Since solar panels can’t be deposited into a landfill, they have to be “specially processed,” thereby raising the cost of solar energy significantly.
Shellenberger refers to the skirting of these problems as “greenwashing”—meaning the industry creates a false impression of being environmentally friendly while overlooking eventual waste problems.
At the end of the day, he estimates that solar panels generate about 300 times more waste than nuclear energy resources.
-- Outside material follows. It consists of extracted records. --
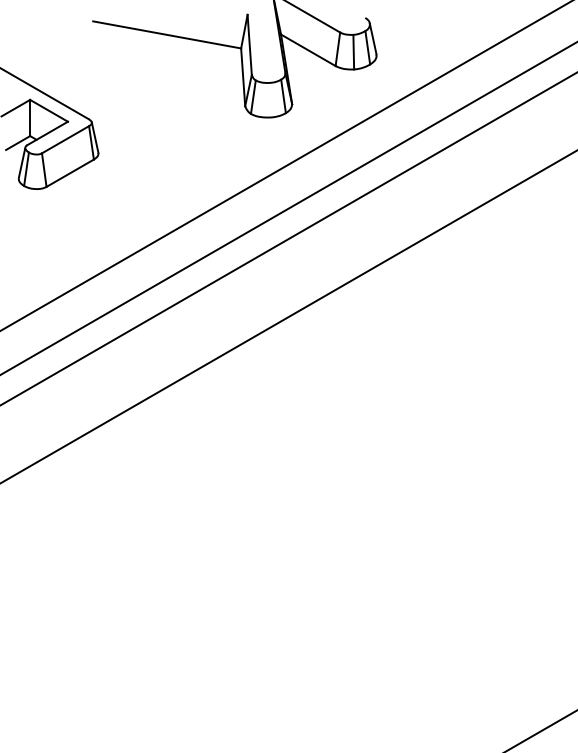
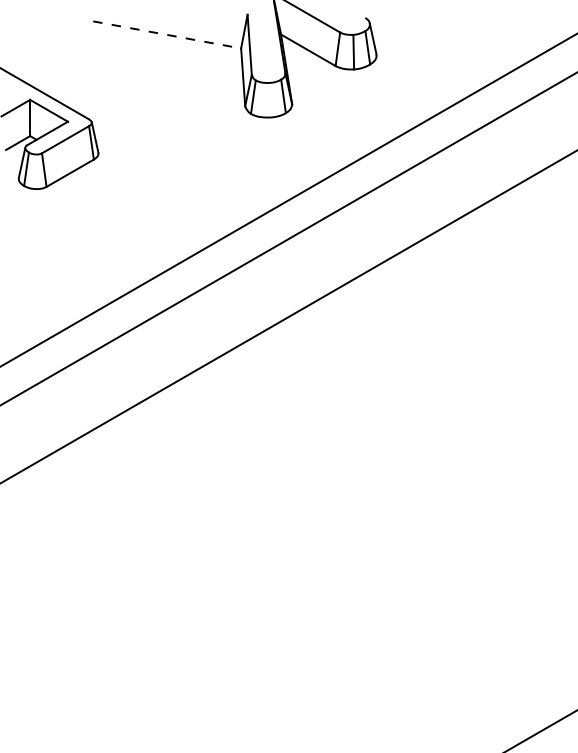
line at (167, 35): solid -> dashed
line at (286, 165): present -> none
line at (288, 208) position: (288, 208) -> (288, 200)
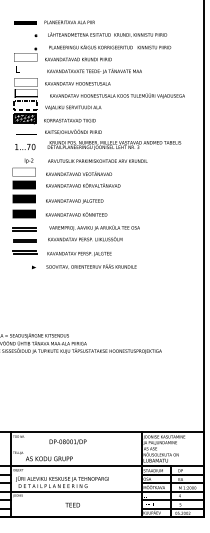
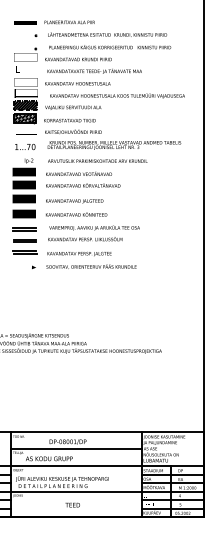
hatch at (25, 105): none -> present
fill at (23, 171): none -> present
line at (76, 449): none -> present
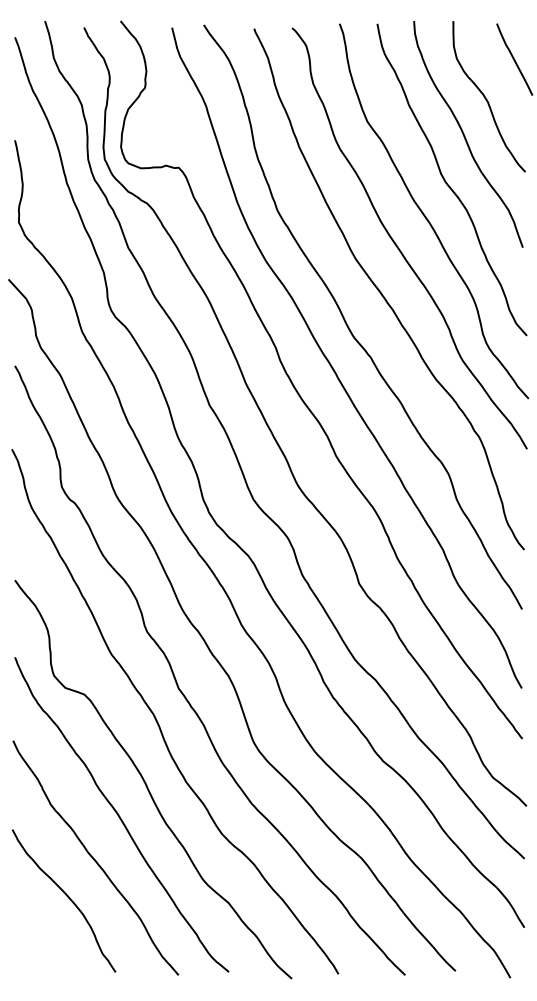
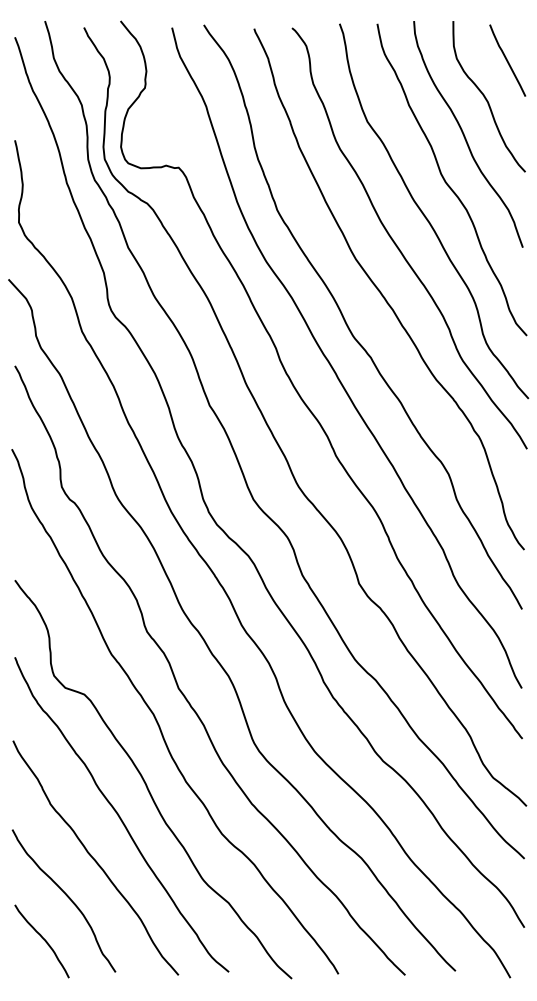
curve at (514, 59) position: (514, 59) -> (507, 60)
curve at (43, 939): none -> present
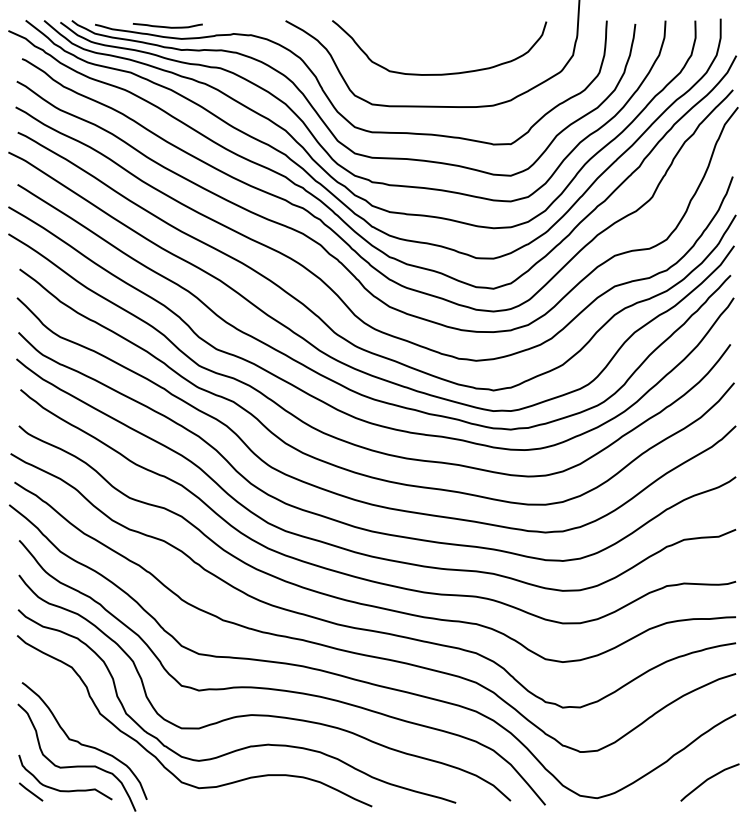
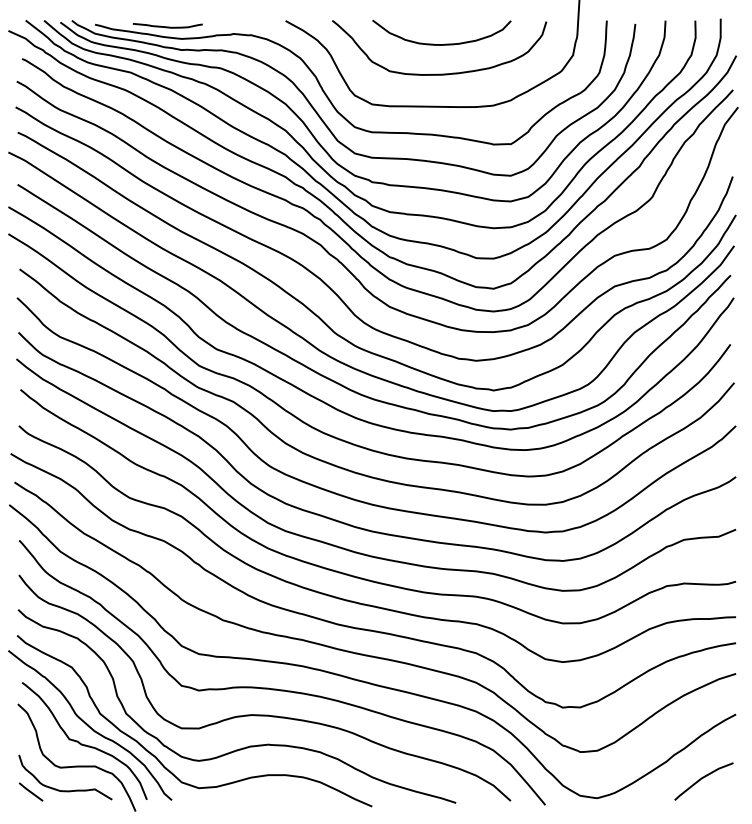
curve at (444, 43): none -> present
curve at (89, 725): none -> present
line at (707, 780) position: (707, 780) -> (701, 779)
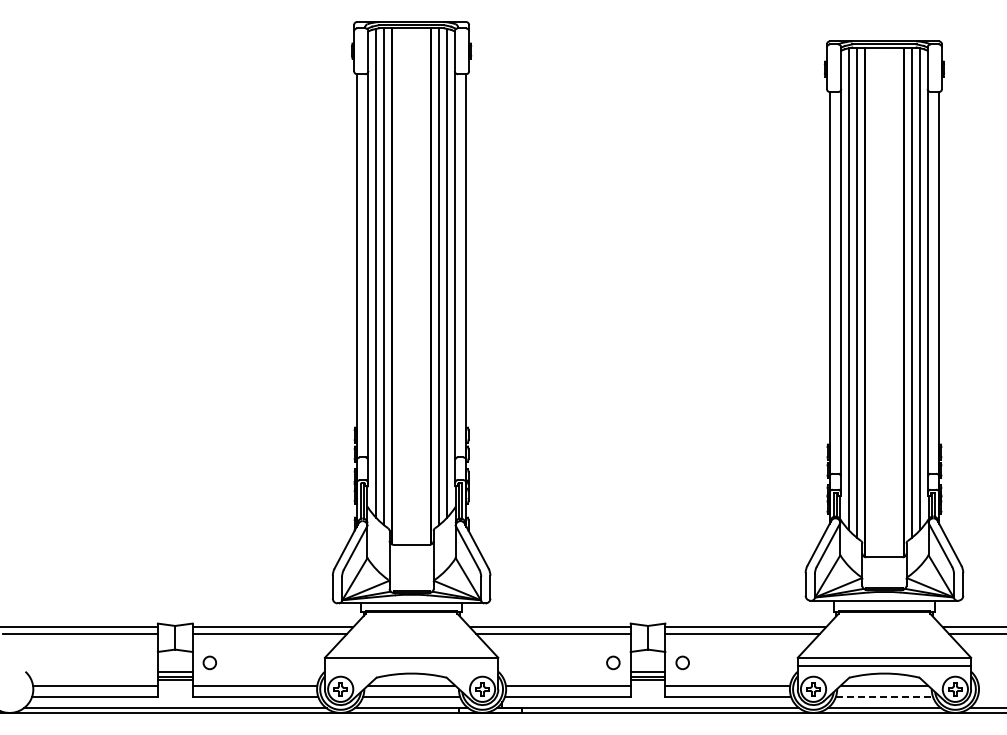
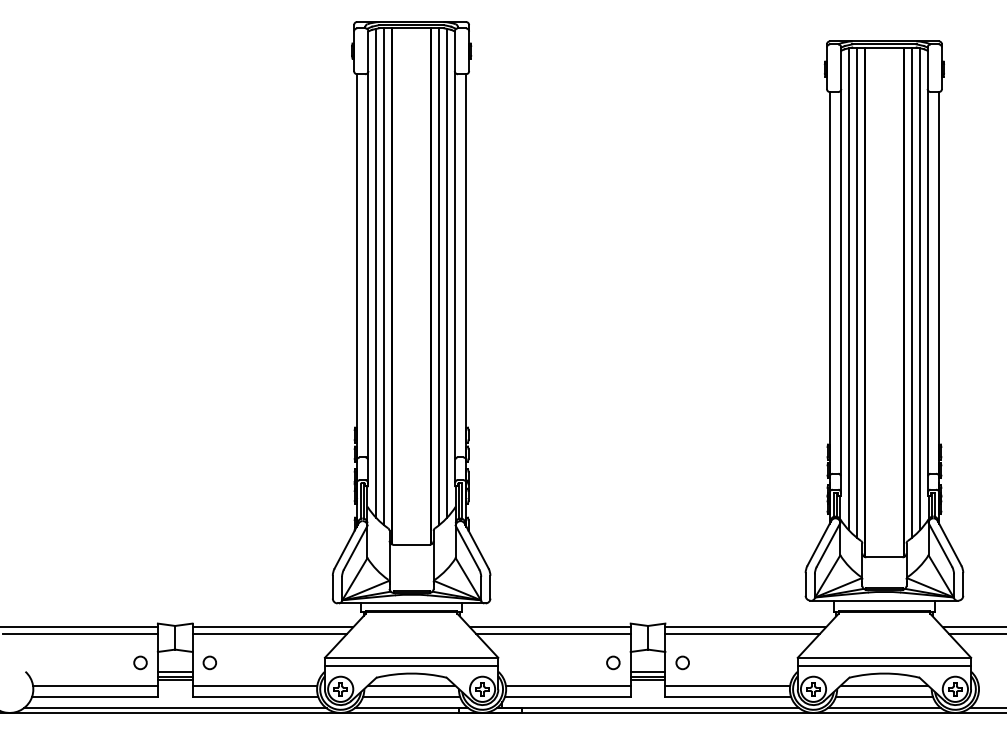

Moreover, he said the manufacturing of solar panels is taking place under “absolutely unethical conditions.”
“This is a place where 1 to 2 million ethnic Muslim Uyghurs are in concentration camps, and being offered the choice to work in solar panel factories, but that’s coerced labor.”
‘Moving in the Right Direction’
Rather than fixating on “necessarily unreliable” weather-dependent energy sources that will “result in higher costs” than Californians already pay, Shellenberger proposes that state and federal officials turn their attention to problems that are more widespread than climate change.While he believes that climate change is real, “it’s not the end of the world,” he said. “We’re actually moving in the right direction on a lot of metrics.”
“That was positive for the economy, produc[ing] about $100 billion in energy savings every year.”
“That’s a huge success,” he said.
“It’s impossible for me, as somebody that’s been a climate [and] environmental activist for so long, to look at those numbers and not think the overdose crisis is significantly more important than climate change,” he said. “It’s not to say that climate change won’t have any impacts—it very well could—[but] the global warming that we have is a side effect of our prosperity, of our flourishing, of our use of energy. And so we have to always put those things in balance.”
He added, “We need to get some clarity about the things that really are important, [and] also get clear about what are the sources of energy that we should … be using in order to improve people’s lives and lift everybody out of poverty while also protecting the environment.”